With explicit model (if you must pin it)
codex exec --config model='"<latest-codex-model>"' "prompt"
Reading from file (latest default)
codex exec "Review this code: $(cat src/file.ts)"
Gemini CLI
Basic invocation (latest default)
gemini -p "prompt"
With JSON output (latest default)
gemini -p "prompt" --output-format json
Non-interactive mode (required for scripting)
gemini -p "prompt"
Claude Code (Sub-agent)
For Claude Code, use the Task tool with subagent_type: general-purpose (default/latest model):
Task tool parameters: subagent_type: general-purpose prompt: "[Persona prompt with task]" model: omit to use latest default, or specify if you must pin
For other AI agent CLIs invoking Claude:
Non-interactive mode
claude -p "prompt" --output-format json
With tool restrictions
claude -p "prompt" --allowedTools Read,Grep,Glob
With turn limit
claude -p "prompt" --max-turns 5
Output Template
🎭 Multi-AI Collaboration Report
Executive Summary
[1-2 sentence summary of findings]
Team Configuration
| Persona | AI Agent | Model | Focus |
|---|---|---|---|
| 🏗️ Architect | Codex CLI | latest default | Design & Structure |
| 🔒 Security | Gemini CLI | latest default | Vulnerabilities |
| 🧪 QA | Claude (sub) | latest default | Test Design |
Workflow: Parallel (Cross-Review) Target: [files/directories]
Agent Results
🏗️ Architect (Codex CLI)
Assessment: [Overall status]
Findings:
- [Finding] - Severity: [Level]
- [Finding] - Severity: [Level]
Recommendations:
- [Recommendation]
🔒 Security Researcher (Gemini CLI)
Assessment: [Overall status]
Vulnerabilities:
| ID | Type | Severity | Location |
|---|---|---|---|
| SEC-001 | [Type] | [Severity] | [Location] |
Remediation:
- [Steps]
🧪 QA Engineer (Claude)
Test Strategy:
- [Strategy overview]
Required Tests:
- [Test case]
Edge Cases:
- [Edge case]
Synthesis
✅ Consensus
- [Points all agents agree on]
⚠️ Divergence
| Topic | Architect | Security | QA | Resolution |
|---|---|---|---|---|
| [Topic] | [View] | [View] | [View] | [Status] |
❓ User Decisions Required
- [Decision item]
- Agent A recommends: [X]
- Agent B recommends: [Y]
Priority Actions
🔴 Critical (P0)
- [Action]
🟠 High (P1)
- [Action]
🟡 Medium (P2)
- [Action]
🟢 Low (P3)
- [Action]
Next Steps
- [Step]
- [Step]
Usage Examples
Example 1: Cross-Review a Pull Request
User: Review the authentication module changes in this PR
Orchestrator:
- Identifies target files (src/auth/*)
- Detects available agents (codex, gemini, claude)

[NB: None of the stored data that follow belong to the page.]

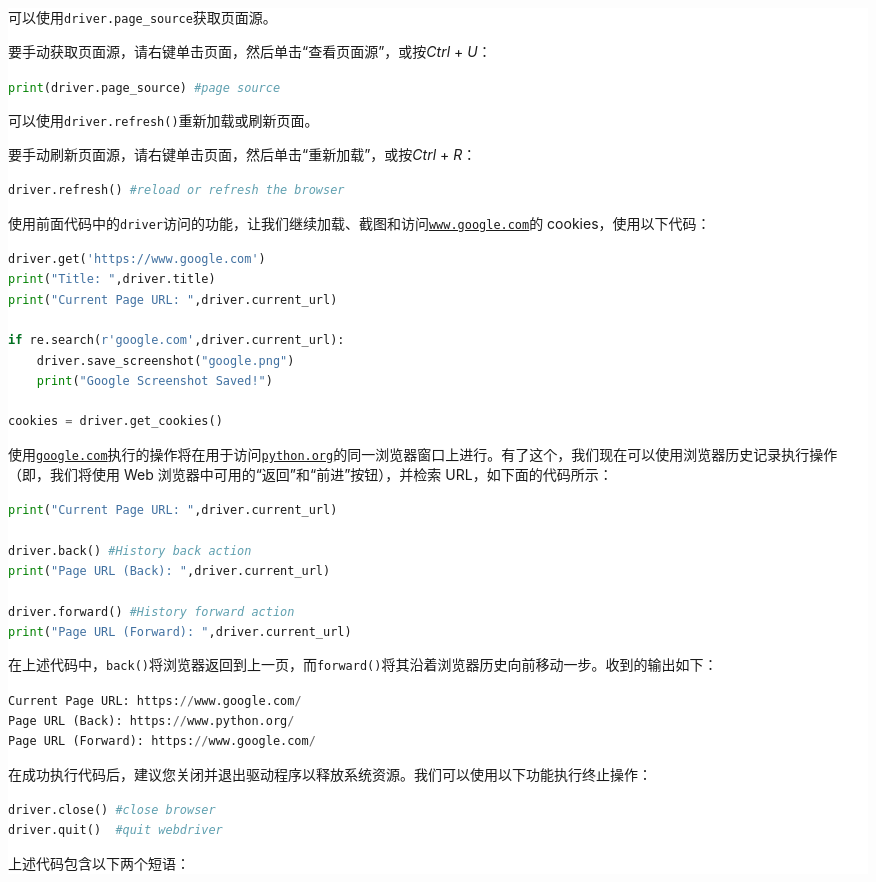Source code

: 可以使用`driver.page_source`获取页面源。

要手动获取页面源，请右键单击页面，然后单击“查看页面源”，或按*Ctrl* + *U*：

```py
print(driver.page_source) #page source
```

可以使用`driver.refresh()`重新加载或刷新页面。

要手动刷新页面源，请右键单击页面，然后单击“重新加载”，或按*Ctrl* + *R*：

```py
driver.refresh() #reload or refresh the browser
```

使用前面代码中的`driver`访问的功能，让我们继续加载、截图和访问[`www.google.com`](https://www.google.com)的 cookies，使用以下代码：

```py
driver.get('https://www.google.com')
print("Title: ",driver.title)
print("Current Page URL: ",driver.current_url)

if re.search(r'google.com',driver.current_url):
    driver.save_screenshot("google.png")
    print("Google Screenshot Saved!")

cookies = driver.get_cookies()
```

使用[`google.com`](http://google.com)执行的操作将在用于访问[`python.org`](http://python.org)的同一浏览器窗口上进行。有了这个，我们现在可以使用浏览器历史记录执行操作（即，我们将使用 Web 浏览器中可用的“返回”和“前进”按钮），并检索 URL，如下面的代码所示：

```py
print("Current Page URL: ",driver.current_url)

driver.back() #History back action
print("Page URL (Back): ",driver.current_url)

driver.forward() #History forward action
print("Page URL (Forward): ",driver.current_url)
```

在上述代码中，`back()`将浏览器返回到上一页，而`forward()`将其沿着浏览器历史向前移动一步。收到的输出如下：

```py
Current Page URL: https://www.google.com/
Page URL (Back): https://www.python.org/
Page URL (Forward): https://www.google.com/
```

在成功执行代码后，建议您关闭并退出驱动程序以释放系统资源。我们可以使用以下功能执行终止操作：

```py
driver.close() #close browser
driver.quit()  #quit webdriver
```

上述代码包含以下两个短语：
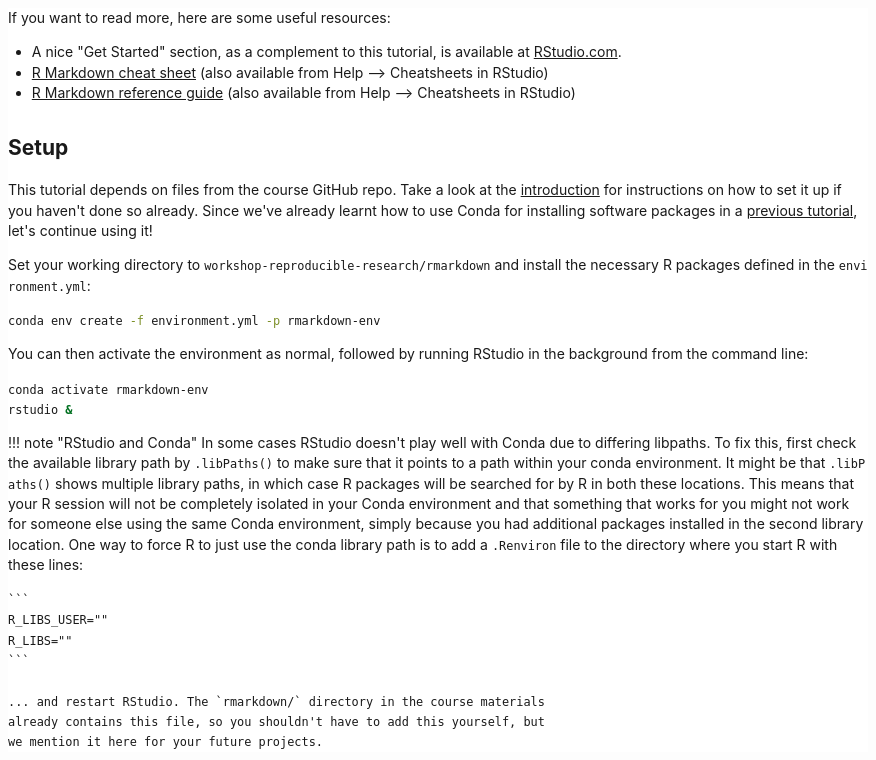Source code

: If you want to read more, here are some useful resources:

* A nice "Get Started" section, as a complement to this tutorial, is available
  at [RStudio.com](http://rmarkdown.rstudio.com/lesson-1.html).
* [R Markdown cheat sheet](
  https://www.rstudio.com/wp-content/uploads/2016/03/rmarkdown-cheatsheet-2.0.pdf)
  (also available from Help --> Cheatsheets in RStudio)
* [R Markdown reference guide](
  https://www.rstudio.com/wp-content/uploads/2015/03/rmarkdown-reference.pdf)
  (also available from Help --> Cheatsheets in RStudio)

## Setup

This tutorial depends on files from the course GitHub repo. Take a look at the
[introduction](tutorial_intro.md) for instructions on how to set it up if you
haven't done so already. Since we've already learnt how to use Conda for
installing software packages in a [previous tutorial](conda.md), let's continue
using it!

Set your working directory to `workshop-reproducible-research/rmarkdown` and
install the necessary R packages defined in the `environment.yml`:

```bash
conda env create -f environment.yml -p rmarkdown-env
```

You can then activate the environment as normal, followed by running RStudio
in the background from the command line:

```bash
conda activate rmarkdown-env
rstudio &
```

!!! note "RStudio and Conda"
    In some cases RStudio doesn't play well with Conda due to differing
    libpaths. To fix this, first check the available library path by
    `.libPaths()` to make sure that it points to a path within your conda
    environment. It might be that `.libPaths()` shows multiple library paths, in
    which case R packages will be searched for by R in both these locations.
    This means that your R session will not be completely isolated in your Conda
    environment and that something that works for you might not work for
    someone else using the same Conda environment, simply because you had
    additional packages installed in the second library location. One way to
    force R to just use the conda library path is to add a `.Renviron` file to
    the directory where you start R with these lines:

    ```
    R_LIBS_USER=""
    R_LIBS=""
    ```

    ... and restart RStudio. The `rmarkdown/` directory in the course materials
    already contains this file, so you shouldn't have to add this yourself, but
    we mention it here for your future projects.
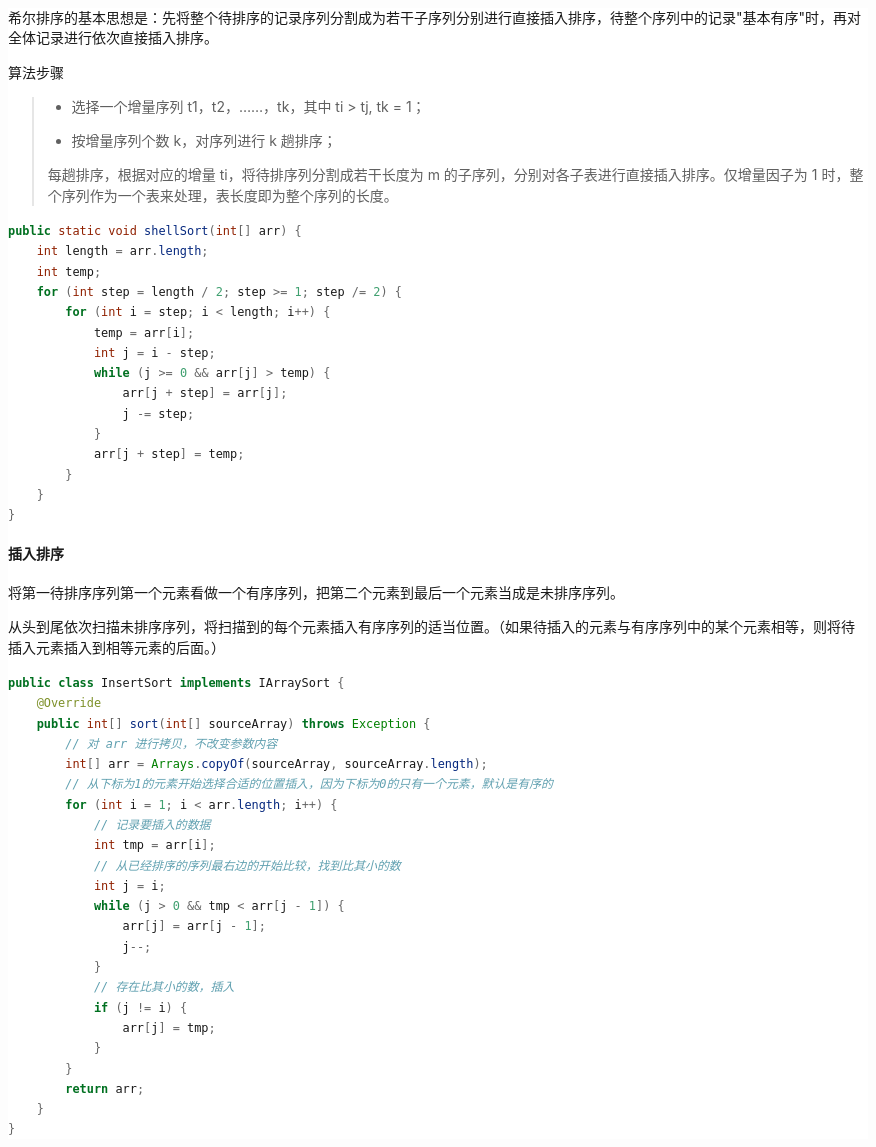 希尔排序的基本思想是：先将整个待排序的记录序列分割成为若干子序列分别进行直接插入排序，待整个序列中的记录"基本有序"时，再对全体记录进行依次直接插入排序。

算法步骤

> - 选择一个增量序列 t1，t2，……，tk，其中 ti > tj, tk = 1；
>
> - 按增量序列个数 k，对序列进行 k 趟排序；
>
> 每趟排序，根据对应的增量 ti，将待排序列分割成若干长度为 m 的子序列，分别对各子表进行直接插入排序。仅增量因子为 1 时，整个序列作为一个表来处理，表长度即为整个序列的长度。

```java
public static void shellSort(int[] arr) {
    int length = arr.length;
    int temp;
    for (int step = length / 2; step >= 1; step /= 2) {
        for (int i = step; i < length; i++) {
            temp = arr[i];
            int j = i - step;
            while (j >= 0 && arr[j] > temp) {
                arr[j + step] = arr[j];
                j -= step;
            }
            arr[j + step] = temp;
        }
    }
}
```

#### 插入排序

将第一待排序序列第一个元素看做一个有序序列，把第二个元素到最后一个元素当成是未排序序列。

从头到尾依次扫描未排序序列，将扫描到的每个元素插入有序序列的适当位置。（如果待插入的元素与有序序列中的某个元素相等，则将待插入元素插入到相等元素的后面。）

```java
public class InsertSort implements IArraySort {
    @Override
    public int[] sort(int[] sourceArray) throws Exception {
        // 对 arr 进行拷贝，不改变参数内容
        int[] arr = Arrays.copyOf(sourceArray, sourceArray.length);
        // 从下标为1的元素开始选择合适的位置插入，因为下标为0的只有一个元素，默认是有序的
        for (int i = 1; i < arr.length; i++) {
            // 记录要插入的数据
            int tmp = arr[i];
            // 从已经排序的序列最右边的开始比较，找到比其小的数
            int j = i;
            while (j > 0 && tmp < arr[j - 1]) {
                arr[j] = arr[j - 1];
                j--;
            }
            // 存在比其小的数，插入
            if (j != i) {
                arr[j] = tmp;
            }
        }
        return arr;
    }
}
```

- Recommends personas: Architect, Security, Code Reviewer
User Input Tool: "Select personas for this review" User: 1, 2, 4 (Architect, Security, Code Reviewer)
User Input Tool: "Assign agents to personas" User: Codex→Architect, Gemini→Security, Claude→Reviewer
User Input Tool: "Select workflow mode" User: 1 (Parallel)
Execution:
- Codex analyzes architecture
- Gemini checks security
- Claude reviews code quality
- Orchestrator synthesizes results
Example 2: Implementation with QA Split
User: Implement user profile feature with tests
Orchestrator:
- Analyzes requirements
- Recommends Pipeline mode: Implementer → QA → Reviewer
Execution:
- Orchestrator (Claude) implements feature
- Codex creates comprehensive tests
- Gemini reviews implementation and tests
Example 3: Security Audit
User: Perform security audit on payment module
Orchestrator:
- Identifies payment-related files
- Recommends personas: Security, Analyzer, Performance
Execution:
- Gemini (Security): OWASP analysis, CVE search
- Codex (Analyzer): Static analysis, bug patterns
- Claude (Performance): DoS vulnerability, resource limits
Best Practices
-
Start with Parallel mode for unbiased cross-review
-
Use Codex for deep reasoning tasks (architecture, complex bugs)
-
Use Gemini for research tasks (latest vulnerabilities, best practices)
-
Use Claude sub-agents for speed (quick iterations, implementation)
-
Always synthesize divergent opinions - don't just merge results
-
Escalate to user when agents fundamentally disagree
-
Limit personas to 3-4 per task to avoid information overload
Troubleshooting
Agent CLI not found
Check installation
which codex gemini claude
Install missing CLIs
Codex: Follow OpenAI instructions
Gemini: npm install -g @google/gemini-cli
Claude: Download from anthropic.com
Agent timeout
-
Reduce scope of analysis
-
Split into smaller tasks
-
Use simpler prompts
Conflicting results
-
Use Adversarial mode for deeper analysis
-
Escalate to user via the environment-appropriate user input tool
-
Document disagreement in report
Environment-Specific Notes
Codex CLI Environment
-
Use request_user_input for persona selection and workflow mode
-
Use spawn_agent for subagents (latest default model)
-
Use exec_command to invoke external CLIs (gemini, claude)
Claude Code Environment
-
Use AskUserTool for user interactions
-
Use Task tool with subagent_type: general-purpose for Claude sub-agents (latest default model)
-
Use Bash tool to invoke external CLIs (codex, gemini)
Gemini CLI Environment
-
Use numbered prompt options for user selection (no tool calls)
-
Use gemini -p directly for execution (latest default model)
-
For subagents, invoke other CLIs directly (codex/claude) with latest defaults
Other AI Agent Environments
-
Use the platform's equivalent of: user input, subagent, and shell execution tools
-
Default to each CLI's latest model unless explicitly pinned